* _Reading passage_:

·····

“In Susa, time never sleeps — only changes its crown.”

1. The Crossroads of Civilisations

In the fertile plains of Khuzestan, about 150 kilometres east of the Tigris River, lies Susa — known in Persian as Shush. This ancient city, founded as early as 7000 BCE, stands among the oldest continuously inhabited sites on Earth. Its deep cultural strata preserve the memory of empires that rose and fell like tides: Elamite, Achaemenid, Seleucid, Parthian, and Sasanian.

Susa’s story is not merely one of bricks and ruins, but of the encounter between worlds. Positioned between Mesopotamia and the Iranian Plateau, it became a living bridge linking the two greatest civilisations of the ancient Near East. To the west flowed the scribes and laws of Babylon; to the east, the mountains and metallurgists of Anshan. Here they met, exchanged, and blended into something greater than either alone — a culture that laid the groundwork for Persia itself.

·····

* _Data supplied_:

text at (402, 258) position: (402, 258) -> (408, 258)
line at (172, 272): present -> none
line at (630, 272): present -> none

·····

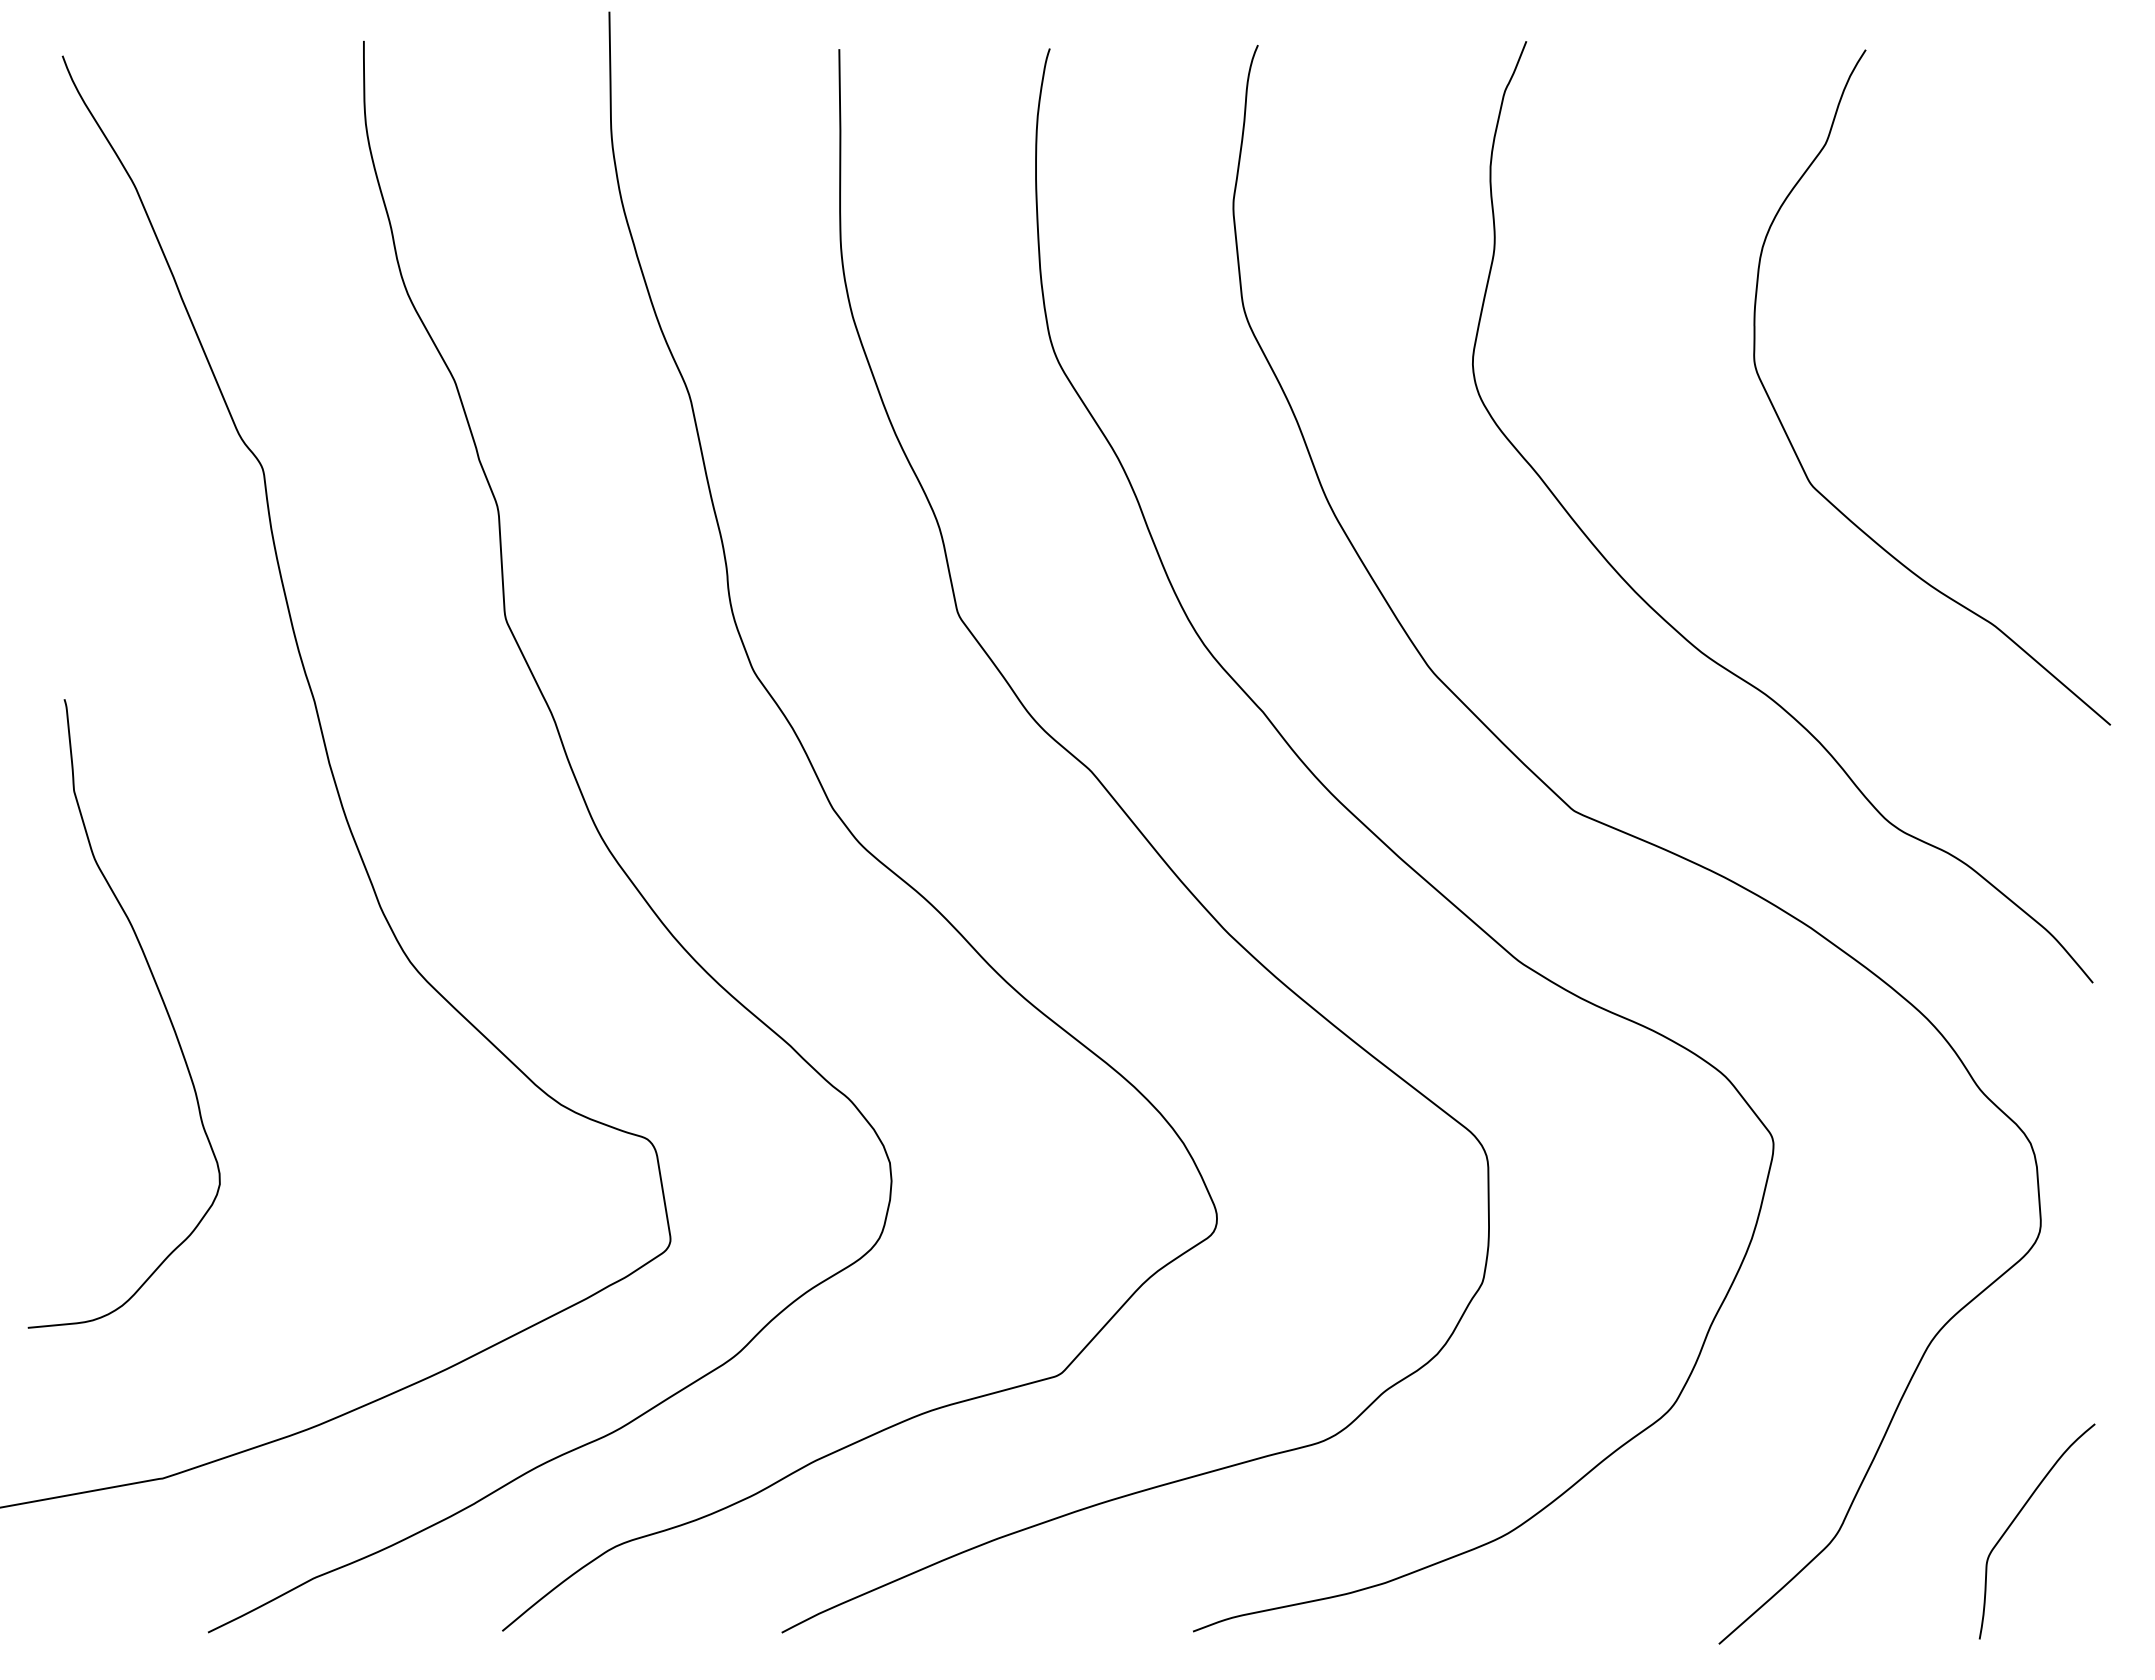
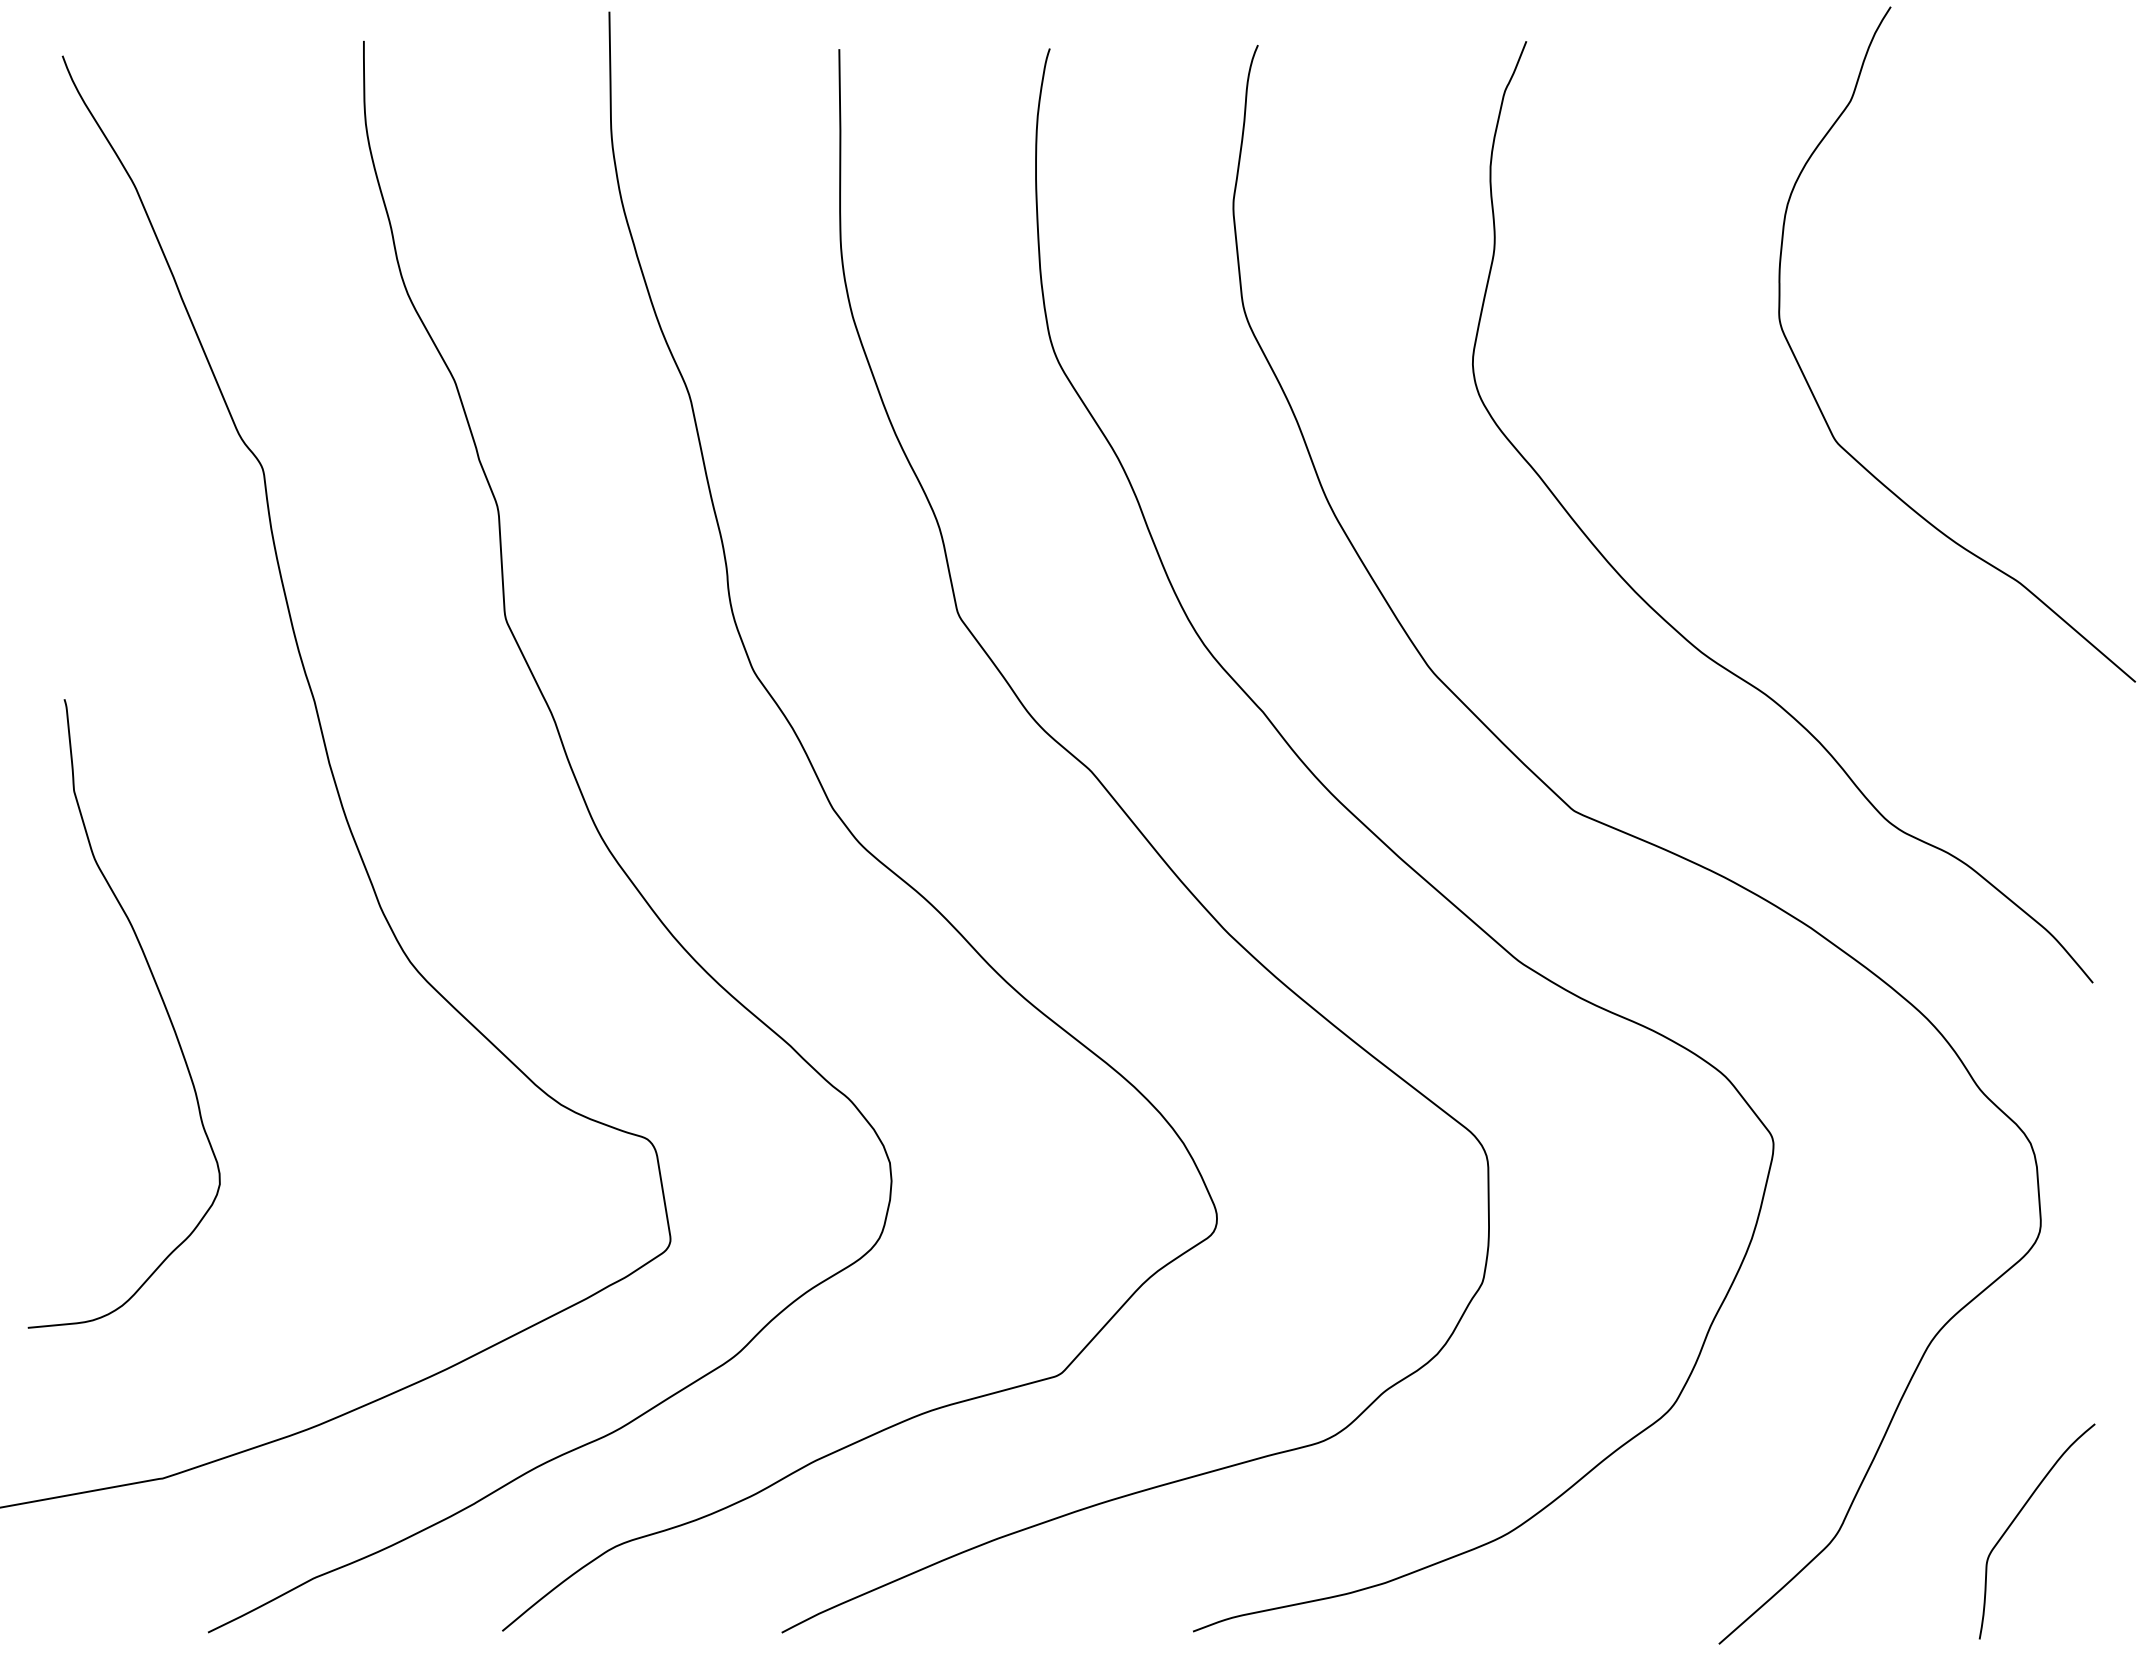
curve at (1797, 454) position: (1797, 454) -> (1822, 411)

·····

* _Exercise brief_:
List every empire that the passage about Susa names in its description of the city's cultural strata.

* _Response_:
Elamite, Achaemenid, Seleucid, Parthian, Sasanian